As I made my way across the street, I noticed a line snaking past the E(at)=MC(hicken)2 door and into the shop next door. I had to cut through the line to get to E(at)=MC(hicken)2 and my curiosity got the best of me.

“What’s this line for?” I asked a bandana-wearing lineman.

“It’s the newest sandwich shop in the city,” he said, “You haven’t heard of M_ORE?”

“No, I haven’t actually.”

“They serve regular tasting sandwiches, but the food is fortified with iron extracted from the only iron ore ever found at Vulcan Point, which is a tiny island located in a lake in the center of a volcano in the middle of a bigger lake in a Philippine island.”

“It looks closed.”

“It operates only in complete darkness, so as to not disturb the iron. It replicates the ore experience. Every employee is night-vision trained.” Apparently, there are tulips inside that are in full bloom all year round. They don’t need any sunlight because they are sufficiently fortified by the iron. Of course, only the employees can see them.

“Have you tried it yet?”

“No, this will be my first time, but they say not to try it until you are ready to change your diet permanently. The first guy who had M_ORE is in talks to be their spokesman. Like Jared & Subway, I guess. The guy’s whole life changed. He’s never felt stronger, more awake in his life. He had to quit Planet Fitness and join a hulk gym because he needed heavier weights to lift within days.”

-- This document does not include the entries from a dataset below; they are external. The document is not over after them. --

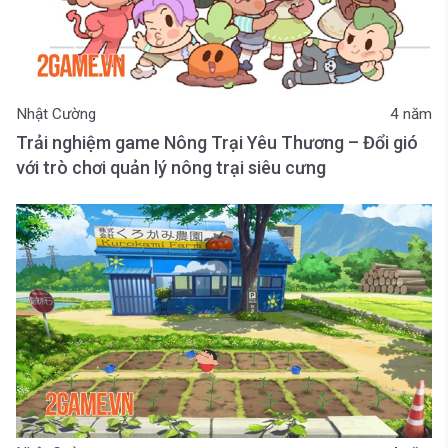
Nhật Cường
4 năm
Trải nghiệm game Nông Trại Yêu Thương – Đổi gió
với trò chơi quản lý nông trại siêu cưng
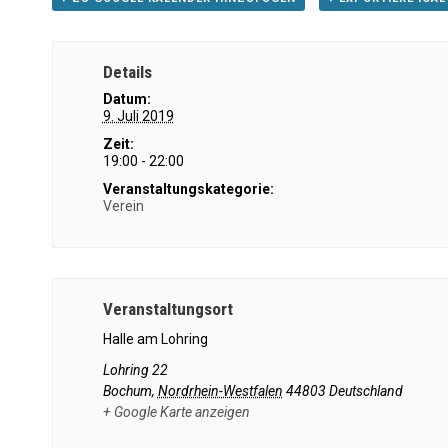
Details
Datum:
9. Juli 2019
Zeit:
19:00 - 22:00
Veranstaltungskategorie:
Verein
Veranstaltungsort
Halle am Lohring
Lohring 22
Bochum
,
Nordrhein-Westfalen
44803
Deutschland
+ Google Karte anzeigen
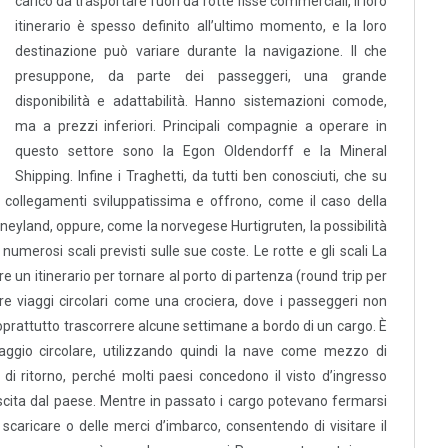
carico da trasportare fuori da rotte fisse commerciali, il loro
itinerario è spesso definito all’ultimo momento, e la loro
destinazione può variare durante la navigazione. Il che
presuppone, da parte dei passeggeri, una grande
disponibilità e adattabilità. Hanno sistemazioni comode,
ma a prezzi inferiori. Principali compagnie a operare in
questo settore sono la Egon Oldendorff e la Mineral
Shipping. Infine i Traghetti, da tutti ben conosciuti, che su
collegamenti sviluppatissima e offrono, come il caso della
sneyland, oppure, come la norvegese Hurtigruten, la possibilità
numerosi scali previsti sulle sue coste. Le rotte e gli scali La
e un itinerario per tornare al porto di partenza (round trip per
ire viaggi circolari come una crociera, dove i passeggeri non
oprattutto trascorrere alcune settimane a bordo di un cargo. È
iaggio circolare, utilizzando quindi la nave come mezzo di
 di ritorno, perché molti paesi concedono il visto d’ingresso
uscita dal paese. Mentre in passato i cargo potevano fermarsi
 scaricare o delle merci d’imbarco, consentendo di visitare il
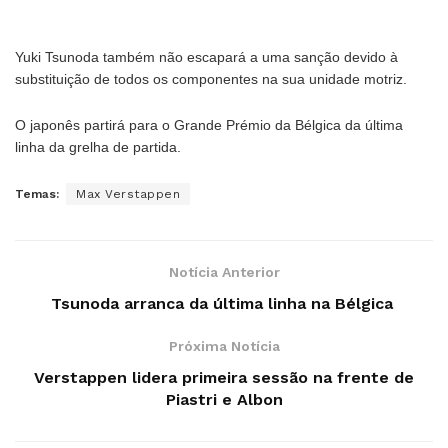
Yuki Tsunoda também não escapará a uma sanção devido à
substituição de todos os componentes na sua unidade motriz.
O japonês partirá para o Grande Prémio da Bélgica da última
linha da grelha de partida.
Temas:
Max Verstappen
Notícia Anterior
Tsunoda arranca da última linha na Bélgica
Próxima Notícia
Verstappen lidera primeira sessão na frente de
Piastri e Albon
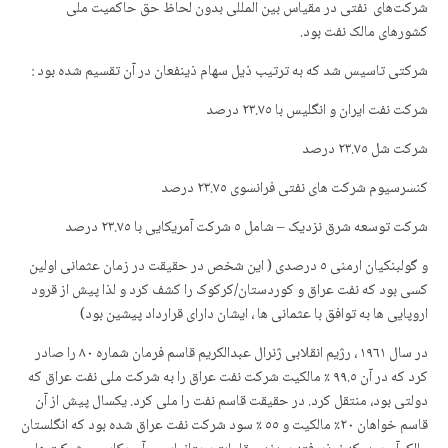
شرکت‌های نفتی در مقیاس بین المللی بدون لحاظ حق حاکمیت ملی
کشورهای مالک نفت بود.
شرکتی تاسیس شد که به ترتیب ذیل سهام ذینفعان در آن تقسیم شدە بود :
شرکت نفت ایران و انگلیس با ٢٣.٧٥ درصد
شرکت شل ٢٣.٧٥ درصد
کنسرسیوم شرکت های نفتی فرانسوی ٢٣.٧٥ درصد
شرکت توسعه شرق نزدیک – شامل ٥ شرکت آمریکایی با ٢٣.٧٥ درصد
و گولبنکیان ارمنی ٥ درصدی ( این شخص در حقیقت در زمان عثمانی اولین
کسی بود که نفت عراق و کوردستان/کرکوک را کشف کرد و لذا پیش از قرود
اروپایی ها به توافق با عثمانی ها ، ایشان دارای قرارداد پیشین بود)
در سال ١٩٦١ ، رژیم انقلابی ژنرال عبدالکریم قاسم فرمان شماره ٨٠ را صادر
کرد که در آن ٩٩.٥ ٪ مالکیت شرکت نفت عراق را به شرکت ملی نفت عراق که
دولتی بود، منتقل کرد. در حقیقت قاسم نفت را ملی کرد. یکسال پیش از آن
قاسم خواهان ٢٠٪ مالکیت و ٥٥ ٪ سود شرکت نفت عراق شده بود که انگلستان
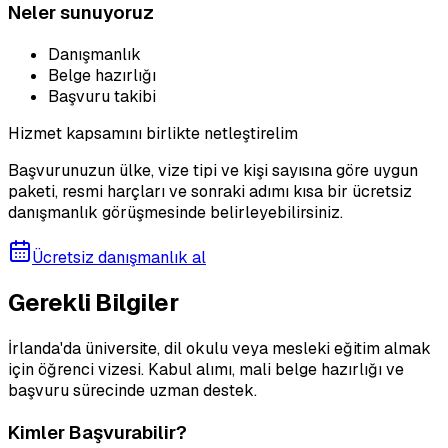
Neler sunuyoruz
Danışmanlık
Belge hazırlığı
Başvuru takibi
Hizmet kapsamını birlikte netleştirelim
Başvurunuzun ülke, vize tipi ve kişi sayısına göre uygun
paketi, resmi harçları ve sonraki adımı kısa bir ücretsiz
danışmanlık görüşmesinde belirleyebilirsiniz.
Ücretsiz danışmanlık al
Gerekli Bilgiler
İrlanda'da üniversite, dil okulu veya mesleki eğitim almak
için öğrenci vizesi. Kabul alımı, mali belge hazırlığı ve
başvuru sürecinde uzman destek.
Kimler Başvurabilir?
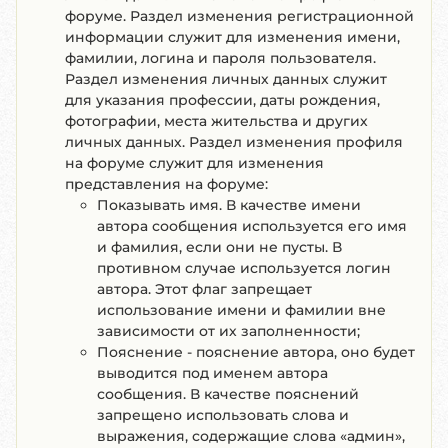
форуме. Раздел изменения регистрационной
информации служит для изменения имени,
фамилии, логина и пароля пользователя.
Раздел изменения личных данных служит
для указания профессии, даты рождения,
фотографии, места жительства и других
личных данных. Раздел изменения профиля
на форуме служит для изменения
представления на форуме:
Показывать имя.
В качестве имени
автора сообщения используется его имя
и фамилия, если они не пусты. В
противном случае используется логин
автора. Этот флаг запрещает
использование имени и фамилии вне
зависимости от их заполненности;
Пояснение
- пояснение автора, оно будет
выводится под именем автора
сообщения. В качестве пояснений
запрещено использовать слова и
выражения, содержащие слова «админ»,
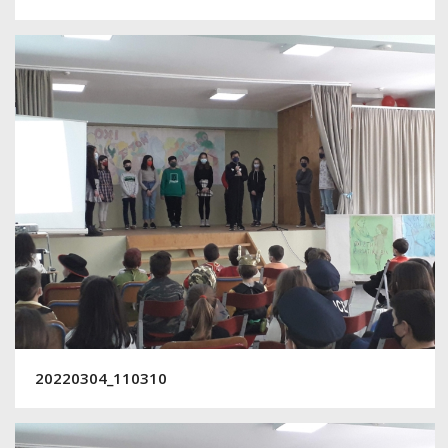
20220304_110310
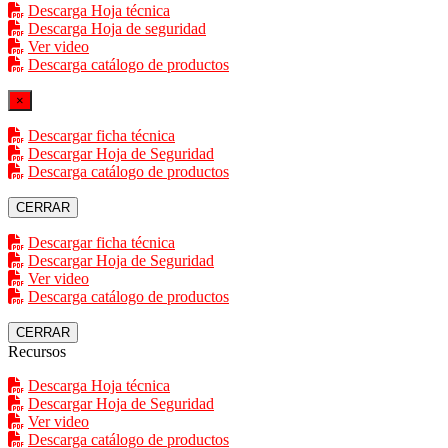
Descarga Hoja técnica
Descarga Hoja de seguridad
Ver video
Descarga catálogo de productos
×
Descargar ficha técnica
Descargar Hoja de Seguridad
Descarga catálogo de productos
CERRAR
Descargar ficha técnica
Descargar Hoja de Seguridad
Ver video
Descarga catálogo de productos
CERRAR
Recursos
Descarga Hoja técnica
Descargar Hoja de Seguridad
Ver video
Descarga catálogo de productos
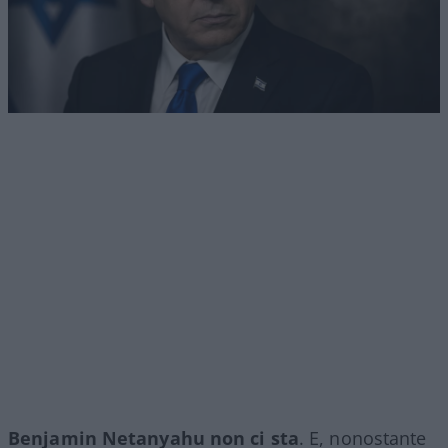
Benjamin Netanyahu non ci sta
. E, nonostante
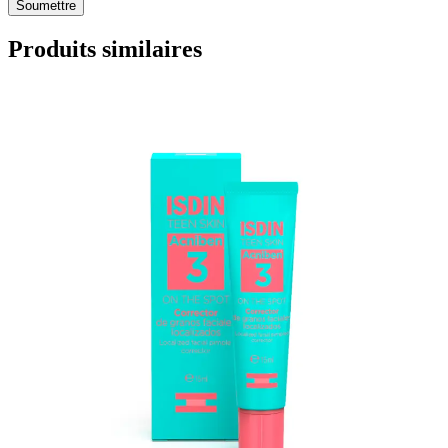
Produits similaires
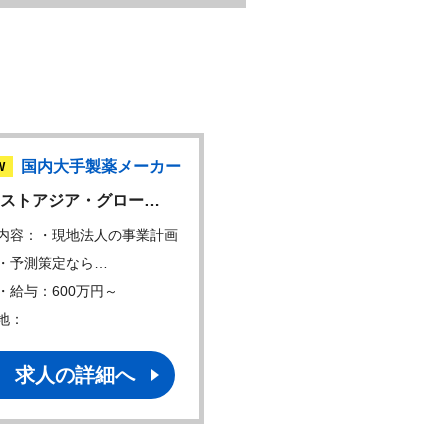
国内大手製薬メーカー
外資製薬メーカ
W
NEW
ストアジア・グロー…
大手外資製薬メーカーに
内容：・現地法人の事業計画
仕事内容：The role sits on 
・予測策定なら…
年収・給与：600万円～
・給与：600万円～
勤務地：
地：
求人の詳細へ
求人の詳細へ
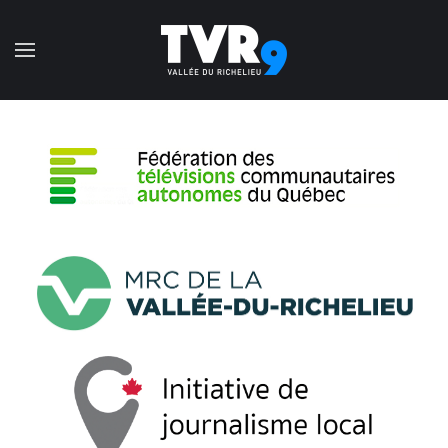
Accéder au contenu principal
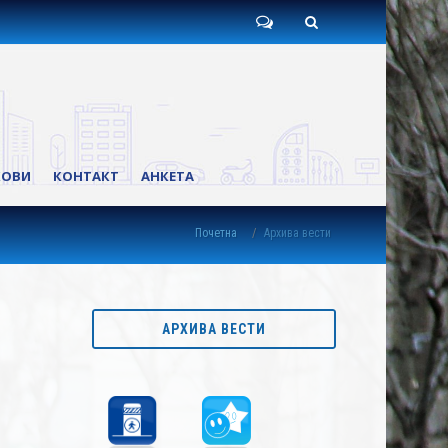
Пишите
Претрага
нам
КОВИ
КОНТАКТ
АНКЕТА
Почетна
Архива вести
АРХИВА ВЕСТИ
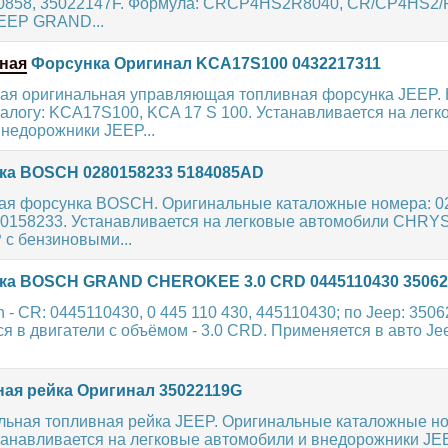
10858, 35022147F. Формула: CRCP4HS2R8040, CR/CP4HS2/R
EEP GRAND...
ная
Форсунка Оригинал KCA17S100 0432217311
ая оригинальная управляющая топливная форсунка JEEP.
талогу: KCA17S100, KCA 17 S 100. Устанавливается на легк
недорожники JEEP...
а BOSCH 0280158233 5184085AD
ая форсунка BOSCH. Оригинальные каталожные номера: 0
280158233. Устанавливается на легковые автомобили CHRY
с бензиновыми...
а BOSCH GRAND CHEROKEE 3.0 CRD 0445110430 35062
 - CR: 0445110430, 0 445 110 430, 445110430; по Jeep: 3506
я в двигатели с объёмом - 3.0 CRD. Применяется в авто 
ая рейка Оригинал 35022119G
льная топливная рейка JEEP. Оригинальные каталожные н
танавливается на легковые автомобили и внедорожники JE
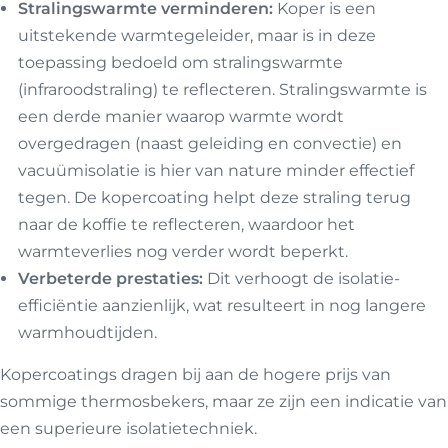
Stralingswarmte verminderen:
Koper is een
uitstekende warmtegeleider, maar is in deze
toepassing bedoeld om stralingswarmte
(infraroodstraling) te reflecteren. Stralingswarmte is
een derde manier waarop warmte wordt
overgedragen (naast geleiding en convectie) en
vacuümisolatie is hier van nature minder effectief
tegen. De kopercoating helpt deze straling terug
naar de koffie te reflecteren, waardoor het
warmteverlies nog verder wordt beperkt.
Verbeterde prestaties:
Dit verhoogt de isolatie-
efficiëntie aanzienlijk, wat resulteert in nog langere
warmhoudtijden.
Kopercoatings dragen bij aan de hogere prijs van
sommige thermosbekers, maar ze zijn een indicatie van
een superieure isolatietechniek.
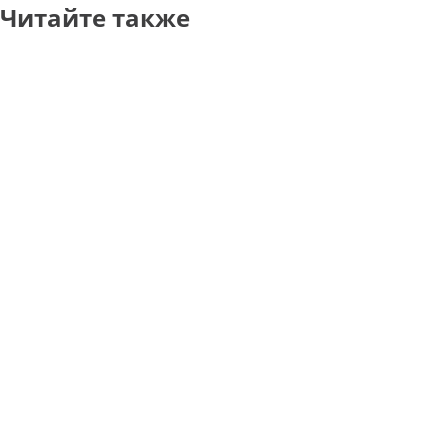
Читайте также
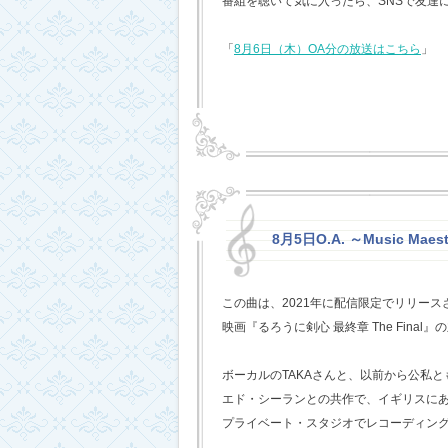
番組を聴いて気に入ったら、SNSで友達
「
8月6日（木）OA分の放送はこちら
」
8月5日O.A. ～Music Mae
この曲は、2021年に配信限定でリリー
映画『るろうに剣心 最終章 The Fina
ボーカルのTAKAさんと、以前から公私
エド・シーランとの共作で、イギリスに
プライベート・スタジオでレコーディン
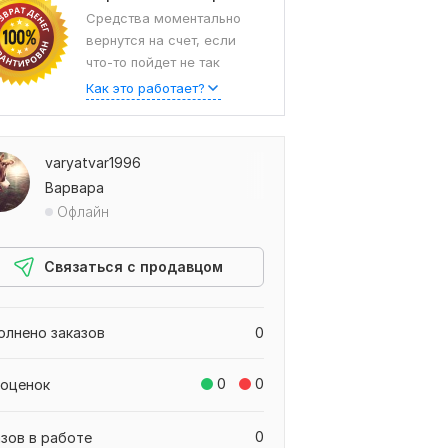
Средства моментально
вернутся на счет, если
что-то пойдет не так
Как это работает?
varyatvar1996
Варвара
Офлайн
Связаться с продавцом
олнено заказов
0
0
0
 оценок
0
азов в работе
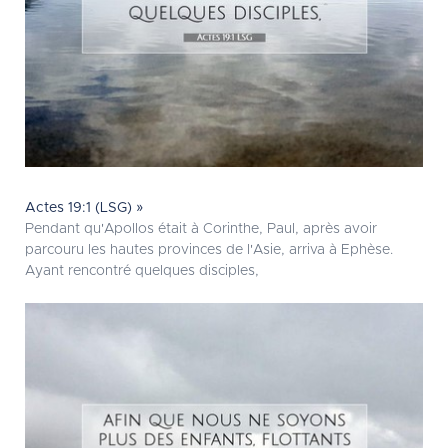
Actes 19:1 (LSG) »
Pendant qu'Apollos était à Corinthe, Paul, après avoir
parcouru les hautes provinces de l'Asie, arriva à Ephèse.
Ayant rencontré quelques disciples,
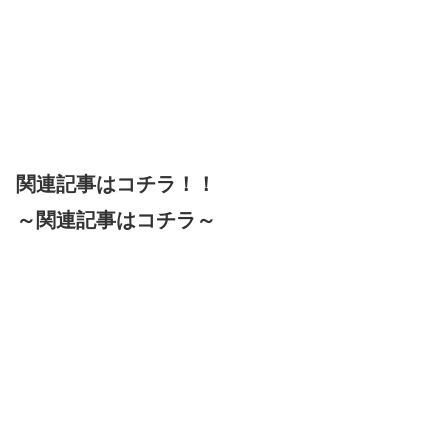
関連記事はコチラ！！
～関連記事はコチラ～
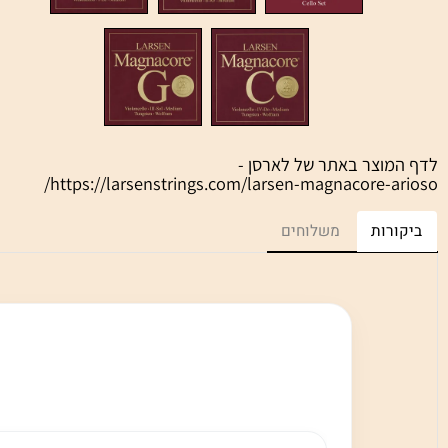
וצר באתר של לארסן -
https://larsenstrings.com/larsen-magnacore-a
רות
משלוחים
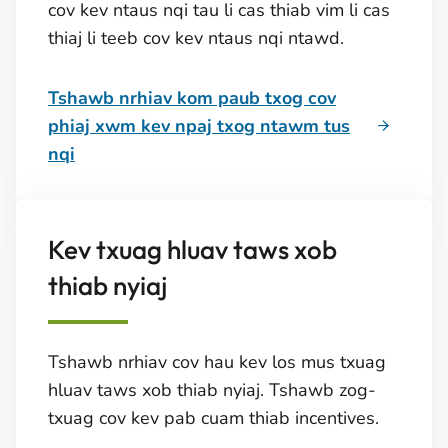
cov kev ntaus nqi tau li cas thiab vim li cas
thiaj li teeb cov kev ntaus nqi ntawd.
Tshawb nrhiav kom paub txog cov
phiaj xwm kev npaj txog ntawm tus
nqi
Kev txuag hluav taws xob
thiab nyiaj
Tshawb nrhiav cov hau kev los mus txuag
hluav taws xob thiab nyiaj. Tshawb zog-
txuag cov kev pab cuam thiab incentives.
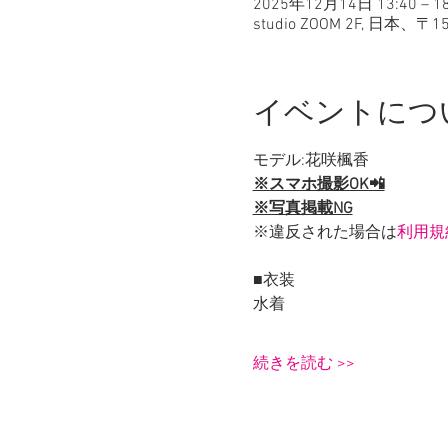
2025年12月14日 13:40 – 18
studio ZOOM 2F, 
イベントにつ
モデル:花咲楓香
※スマホ撮影OK📲
※写真掲載NG
※違反された場合は
利用規
■衣装
水着
続きを読む >>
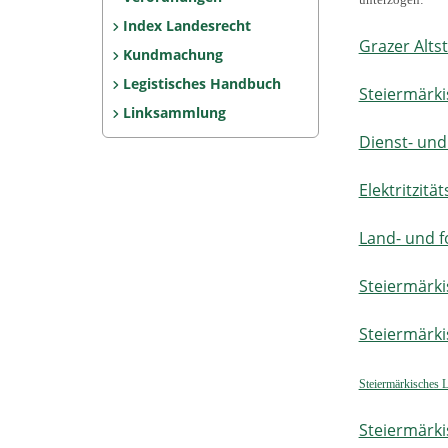
Index Landesrecht
Grazer Alts
Kundmachung
Legistisches Handbuch
Steiermärki
Linksammlung
Dienst- und
Elektritzit
Land- und f
Steiermärki
Steiermärki
Steiermärkisches 
Steiermärki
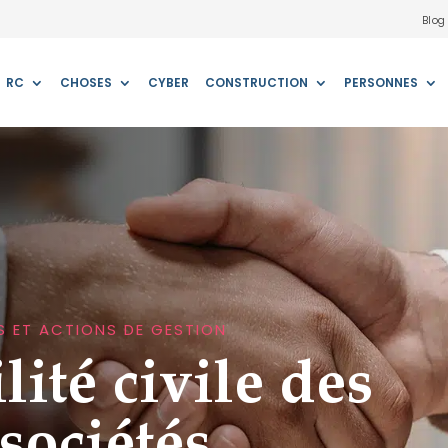
Blog
RC
CHOSES
CYBER
CONSTRUCTION
PERSONNES
S ET ACTIONS DE GESTION
ité civile des
sociétés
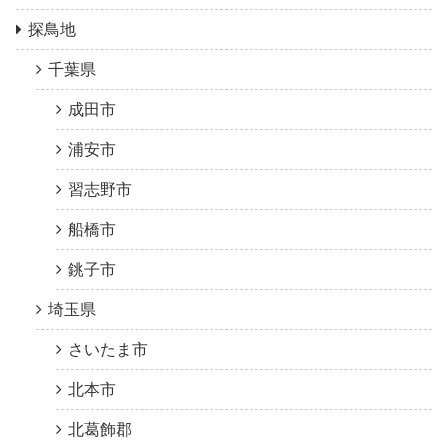
探鳥地
千葉県
成田市
浦安市
習志野市
船橋市
銚子市
埼玉県
さいたま市
北本市
北葛飾郡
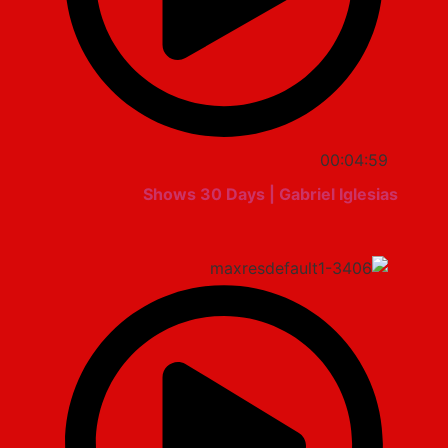
00:04:59
Shows 30 Days | Gabriel Iglesias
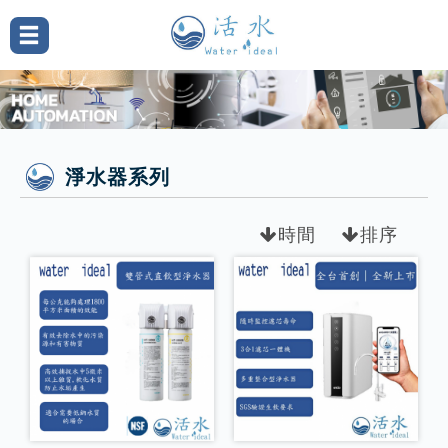
淨水器系列
時間
排序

“Wow.” I said as I made my way towards the automatic doors at E(at)=MC(hicken)2. “What’d you think of this place?” I asked my new foodie friend.

“It’s pretty good. Not worth waiting in line though, so good for you for waiting until the hype died.”

I sat with my greasy bag of chicken wings in my lap. I ruffled through it and picked out a fry just as a woman in coveralls and a shovel in hand tapped the car window and said, “You can’t stand here while you buff your fucking silverware, you know.”

At the bottom of the bag, there was a flyer showcasing rewards for returning E(at)=MC(hicken)2 patrons. There are varying levels of prestige, but the restaurant has not been open long enough to define the highest rewards. I bet it’s something lame like a free soda.

“Maybe we should find somewhere to put the car and stand in the M_ORE line,” I suggested. I wasn’t too hungry or tired to wait. Just walking by, I was shocked with M_ORE’s iron energy, even if only in the need to be fortified.